> [TEXTO FORNECIDO]
■ ■ ■
Os manipuladores – parte II
À medida que o tempo passa, mais me vou surpreendendo com o comportamento humano. Conheço pouco os estudos de psicologia e de psiquiatria, mas há coisas que, vistas à lupa e depois a uma certa distância, fazem todo o sentido. Têm um padrão, uma escala, aquilo «bate certo» ou «encaixa», como por vezes dizemos. Lidei toda a vida com manipuladores da pior espécie: os chantagistas emocionais. A minha avó chorava baba e ranho se eu não comesse o lanche quando ela achava que eu tinha fome, era mesmo capaz de fingir um ataque cardíaco. Acho que, na minha vida e até bem mais à frente, todos os meus dias foram uma grande desgraça.
■ ■ ■
> [O QUE FARÁ]
Pode atualizar o texto sobre os manipuladores, reescrevendo o trecho que começa em "Os manipuladores –" e segue até "uma grande desgraça.", com "manipuladores" trocado por "impostores"?
■ ■ ■
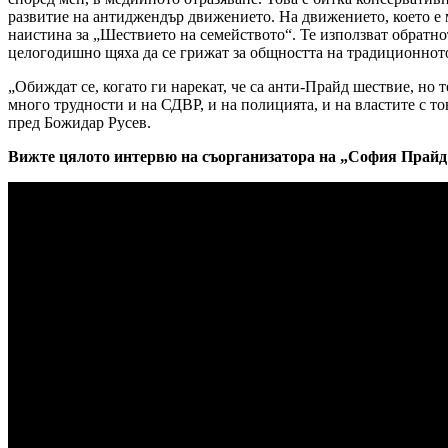
развитие на антиджендър движението. На движението, което е ма
наистина за „Шествието на семейството“. Те използват обратнот
целогодишно щяха да се грижат за общността на традиционното
„Обиждат се, когато ги нарекат, че са анти-Прайд шествие, но те
много трудности и на СДВР, и на полицията, и на властите с 
пред Божидар Русев.
Вижте цялото интервю на съорганизатора на „София Прайд 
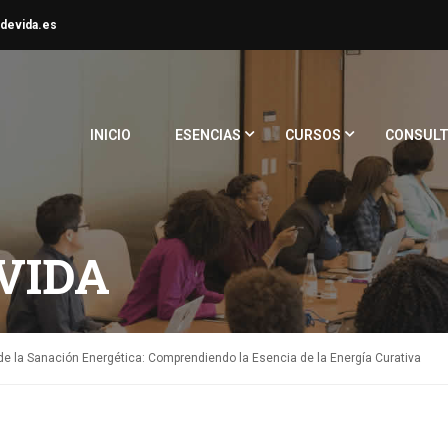
devida.es
INICIO
ESENCIAS
CURSOS
CONSULT
VIDA
 la Sanación Energética: Comprendiendo la Esencia de la Energía Curativa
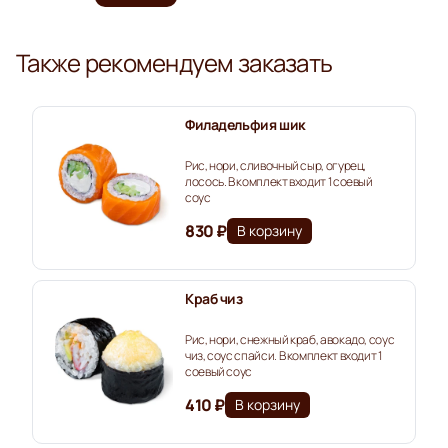
Также рекомендуем заказать
Филадельфия шик
Рис, нори, сливочный сыр, огурец,
лосось. В комплект входит 1 соевый
соус
830 ₽
В корзину
Краб чиз
Рис, нори, снежный краб, авокадо, соус
чиз, соус спайси. В комплект входит 1
соевый соус
410 ₽
В корзину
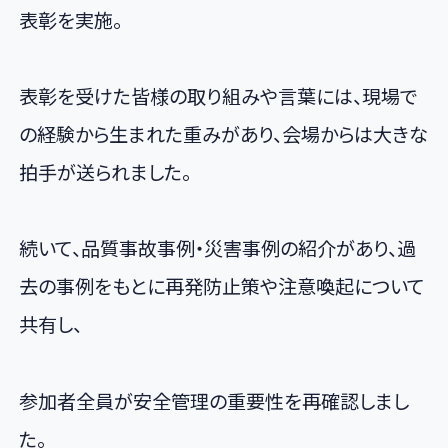
表彰を実施。
表彰を受けた皆様の取り組みや言葉には、現場で
の経験から生まれた重みがあり、会場からは大きな
拍手が送られました。
続いて、品質事故事例・災害事例の紹介があり、過
去の事例をもとに再発防止策や注意喚起について
共有し、
参加者全員が安全管理の重要性を再確認しまし
た。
■ ■ ■
> [RESPOSTA DA TAREFA]
Os impostores – parte II
À medida que o tempo passa, mais me vou surpreendendo com o comportamento humano. Conheço pouco os estudos de psicologia e de psiquiatria, mas há coisas que, vistas à lupa e depois a uma certa distância, fazem todo o sentido. Têm um padrão, uma escala, aquilo «bate certo» ou «encaixa», como por vezes dizemos. Lidei toda a vida com impostores da pior espécie: os chantagistas emocionais. A minha avó chorava baba e ranho se eu não comesse o lanche quando ela achava que eu tinha fome, era mesmo capaz de fingir um ataque cardíaco. Acho que, na minha vida e até bem mais à frente, todos os meus dias foram uma grande desgraça.